We had just been in the CL final, we had Kane and Son, we are a relatively big club...I refuse to believe ambitious progressive coaches were rejecting us or not interested.
 

Darrenh61

Well-Known Member
May 14, 2018
291
329
Missing out on mane in the summer of 2016 as levy wouldnt meet his wage demands. He would have potentially turned some runners up positions to first in my view. Many a time I feel he would have opened up games for us with his pace.
i also agree with earlier message re Saha and nelson windows and zero in/zero out windows.
i dont understand levy/tavistock, they go 75/80% of the way and never finish the job, so frustrating.
 

rossdapep

Well-Known Member
Aug 25, 2011
22,273
80,138
I dont think there has been a sliding doors moment. Our aspirations as a club imo is to be a top 4 club and if we're lucky we steal a pot here and there, which we've been close to doing on a few occasions but never got over the line.
But dont you think there was a window where we could have cemented ourselves and stayed up there a little longer?

Also a trophy or 2 probably would have led to more
 

TheChosenOne

A dislike or neg rep = fat fingers
Dec 13, 2005
48,132
50,169
Sissoko handball 20 seconds into the Champions League Final. Had we won that game we would always have that triumph to look back on that even Levy couldn’t take away with subsequent financial buffoonery. But it’s gone. And here we are.
An absolute lifetime’s worth of bragging rights shot down in seconds.
Everything since that night has been nothing but a going through the motions purgatory for the fans who almost 4 years later having lived through the abject misery of Covid-19 now watch other teams who have got their acts together and actually bought players to win trophies.
But Tottenham Hotscrooge won’t spend wisely.
 

rossdapep

Well-Known Member
Aug 25, 2011
22,273
80,138
I agree with the sentiment about summer 2017, I think there have been lots since then and it seems like with hindsight every time we have made the wrong choice.

I actually think the next few months have the potential to be even bigger. We will likely have to deal with a new manager, new DOF, making a decision regarding our star player(s), moving on numerous squad players all whilst seemingly negotiating potential investment.

I know we have said it about previous manager searches, transfer windows etc. But, I cannot think of a more important period regarding the decision making at the club in recent years. Every decision will have to be spot on, we cannot afford any mistakes. I don't trust or expect the board to get all these decisions right and honestly even if their track record was better I would find it difficult to believe they would get everything right as there is so much change needed at the club.

I have a horrible feeling we will look back in years to come and ask, why did they not part ways with Conte to allow the new manager to analyse the squad? Why didn't they replace Paratici earlier? Why did/didn't they bring back Poch? Why did they sell Kane to a rival or why did they let him leave on a free transfer when they could have got £X for him?

I've long given up any expectation that we will compete at the very top regularly. I hope we can be around the top of the league with the occasional good season where we challenge or win a cup.
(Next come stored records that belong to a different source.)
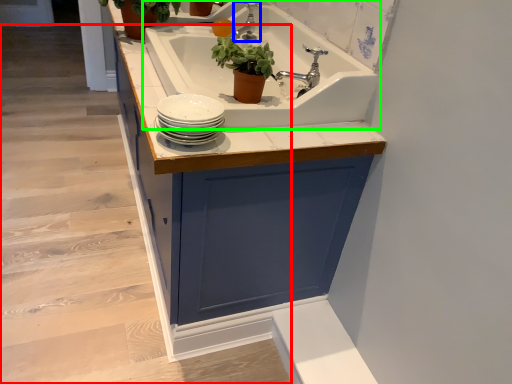
Question: Estimate the real-world distances between objects in this image. Which object is farther from stairwell (highlighted by a red box), tap (highlighted by a blue box) or sink (highlighted by a green box)?

Choices:
 (A) tap
 (B) sink

Answer: (A)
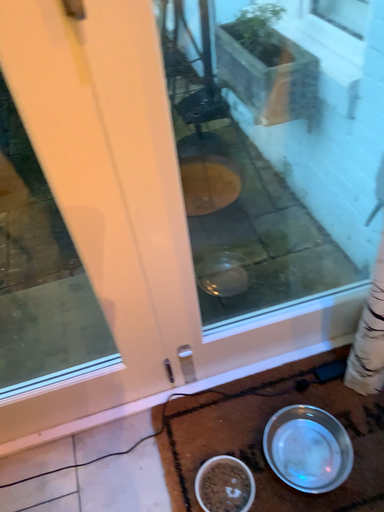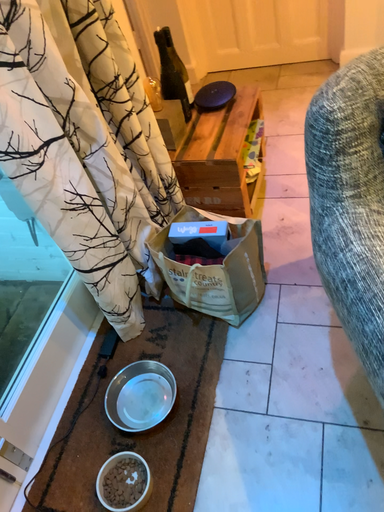
Question: Which way did the camera rotate in the video?

Choices:
 (A) rotated right
 (B) rotated left

Answer: (A)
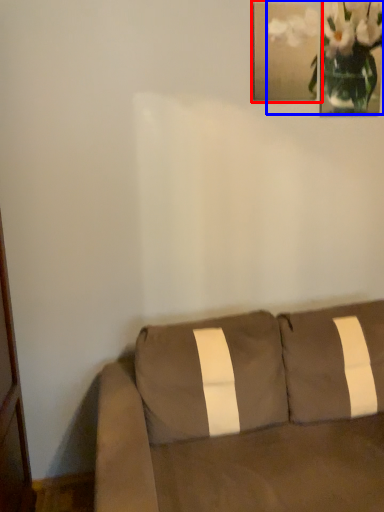
Question: Among these objects, which one is farthest to the camera, picture frame (highlighted by a red box) or floral arrangement (highlighted by a blue box)?

Choices:
 (A) picture frame
 (B) floral arrangement

Answer: (B)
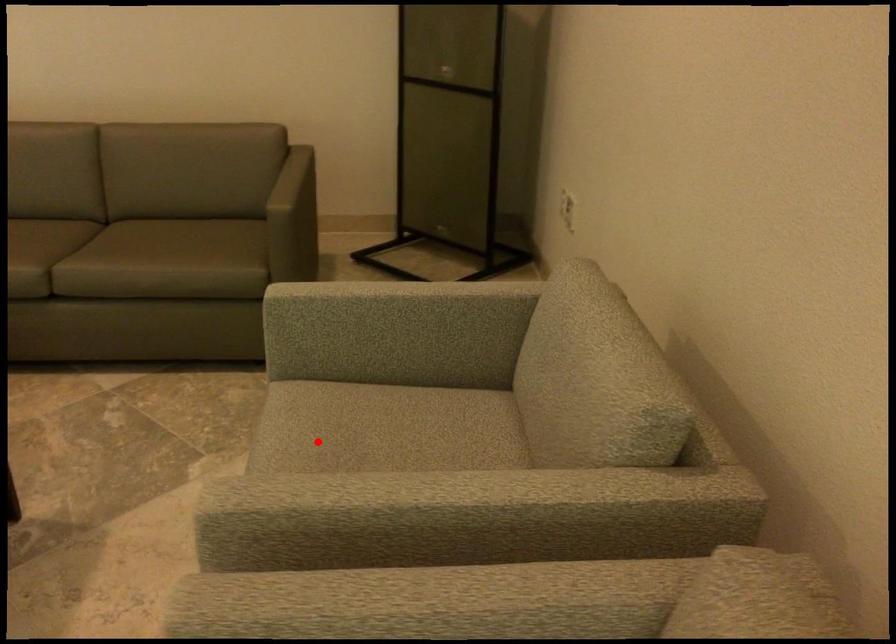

I do worry if we get these decisions wrong we could fall way behind the state owned/financially doped clubs.
Some great questions there and some real valid concerns.

Its very easy to sit here and say that everything will improve if we have a new DOF, who fits this club, and he gets a coach that also fits the mould with a more aligned strategy.

But if we get both of those installed in July (like we did with FP and Nuno) then we leave ourselves little time to get the right plagers and the coach gets little prep time.

We will find out FPs fate later this month I think, so if he is a goner, id bet Conte will be too in the summer.

If FP is staying he needs to get some commitment from Conte, if not he needs to start a process of identifying the next coach so the button can be pressed 1st June.

If FP is out, get the new DOF in as soon as possible and have them start the process.

Of course, that new DOF is likely to be in a job until June, so we would likely need to sell it more and have the performance director get to work on that too.